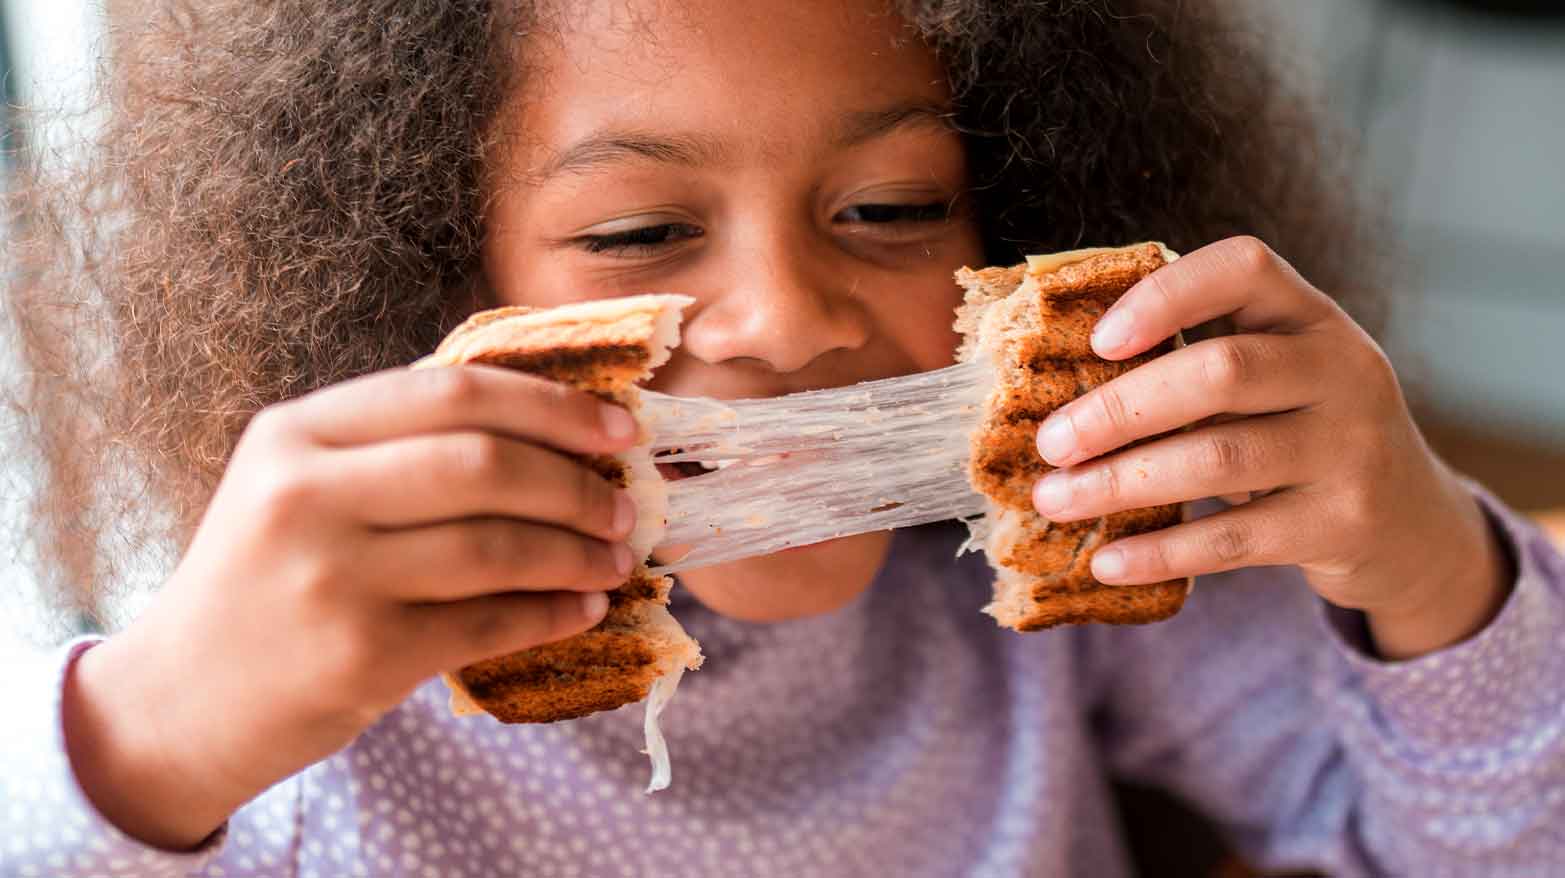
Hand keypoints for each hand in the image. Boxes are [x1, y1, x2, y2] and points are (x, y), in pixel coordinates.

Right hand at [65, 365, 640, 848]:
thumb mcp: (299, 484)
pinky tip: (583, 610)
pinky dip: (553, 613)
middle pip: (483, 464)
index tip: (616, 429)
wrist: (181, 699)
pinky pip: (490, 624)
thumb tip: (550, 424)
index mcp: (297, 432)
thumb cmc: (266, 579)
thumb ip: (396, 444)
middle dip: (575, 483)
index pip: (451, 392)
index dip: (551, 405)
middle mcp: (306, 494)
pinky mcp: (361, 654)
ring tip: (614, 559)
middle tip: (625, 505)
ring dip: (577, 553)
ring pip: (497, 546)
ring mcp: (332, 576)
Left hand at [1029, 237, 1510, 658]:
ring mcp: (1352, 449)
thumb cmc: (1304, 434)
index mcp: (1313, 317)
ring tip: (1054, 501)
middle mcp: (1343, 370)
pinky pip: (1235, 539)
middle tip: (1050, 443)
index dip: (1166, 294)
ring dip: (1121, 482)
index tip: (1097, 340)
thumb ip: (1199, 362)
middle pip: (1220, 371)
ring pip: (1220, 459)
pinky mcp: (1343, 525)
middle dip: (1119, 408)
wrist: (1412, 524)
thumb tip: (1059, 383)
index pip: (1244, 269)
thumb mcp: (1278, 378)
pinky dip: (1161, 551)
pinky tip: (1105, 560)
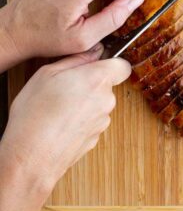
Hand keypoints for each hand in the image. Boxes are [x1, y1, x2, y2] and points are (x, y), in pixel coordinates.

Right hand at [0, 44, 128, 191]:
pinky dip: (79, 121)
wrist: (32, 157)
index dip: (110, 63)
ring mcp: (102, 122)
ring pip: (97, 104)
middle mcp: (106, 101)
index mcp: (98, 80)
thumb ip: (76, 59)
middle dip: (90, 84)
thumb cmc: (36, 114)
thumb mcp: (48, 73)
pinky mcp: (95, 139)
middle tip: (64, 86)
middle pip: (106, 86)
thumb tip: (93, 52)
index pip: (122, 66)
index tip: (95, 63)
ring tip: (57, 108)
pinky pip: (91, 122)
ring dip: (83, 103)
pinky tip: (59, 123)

+ + + + + + +

§ **The problem**
Repeat, exactly and in full, each line from the start of the data to the line that contains "index mcp: (98, 80)". Pictures do not go in.

§ **Answer box**
Hand keypoints for each hand in the image. Boxes are [x1, y1, x2, y2] and points are (x, y), in pixel coordinates.

Right hand at [65, 365, 640, 848]:
thumb mcp: (299, 484)
pinky tip: (583, 610)
pinky dip: (553, 613)
middle pip: (483, 464)
index tip: (616, 429)
wrist: (181, 699)
pinky pip: (490, 624)
thumb tip: (550, 424)
index mcp: (297, 432)
thumb cmc: (266, 579)
thumb ip: (396, 444)
middle dip: (575, 483)
index pip: (451, 392)
index dip: (551, 405)
middle mcp: (306, 494)
pinky mcp: (361, 654)
ring tip: (614, 559)
middle tip: (625, 505)
ring dip: (577, 553)
ring pip: (497, 546)
ring mcp: (332, 576)
Left hand at [1029, 237, 1510, 658]:
ring mcp: (1352, 449)
thumb cmc: (1304, 434)
index mcp: (1313, 317)
ring tip: (1054, 501)
middle mcp: (1343, 370)
pinky pip: (1235, 539)
middle tip: (1050, 443)
index dip: (1166, 294)
ring dip: (1121, 482)
index tip: (1097, 340)
thumb ip: (1199, 362)
middle pip: (1220, 371)
ring pip: (1220, 459)
pinky mcp: (1343, 525)
middle dip: (1119, 408)
wrist: (1412, 524)
thumb tip: (1059, 383)
index pip: (1244, 269)
thumb mcp: (1278, 378)
pinky dip: (1161, 551)
pinky tip: (1105, 560)
Hand keypoints for each hand in the image. Boxes are [x1, y1, x2, y2] and points are (x, y), in pixel coordinates.

Right hand at [0, 44, 128, 191]:
pinky dip: (79, 121)
wrist: (32, 157)
index dip: (110, 63)
ring mcp: (102, 122)
ring pip: (97, 104)
middle mcp: (106, 101)
index mcp: (98, 80)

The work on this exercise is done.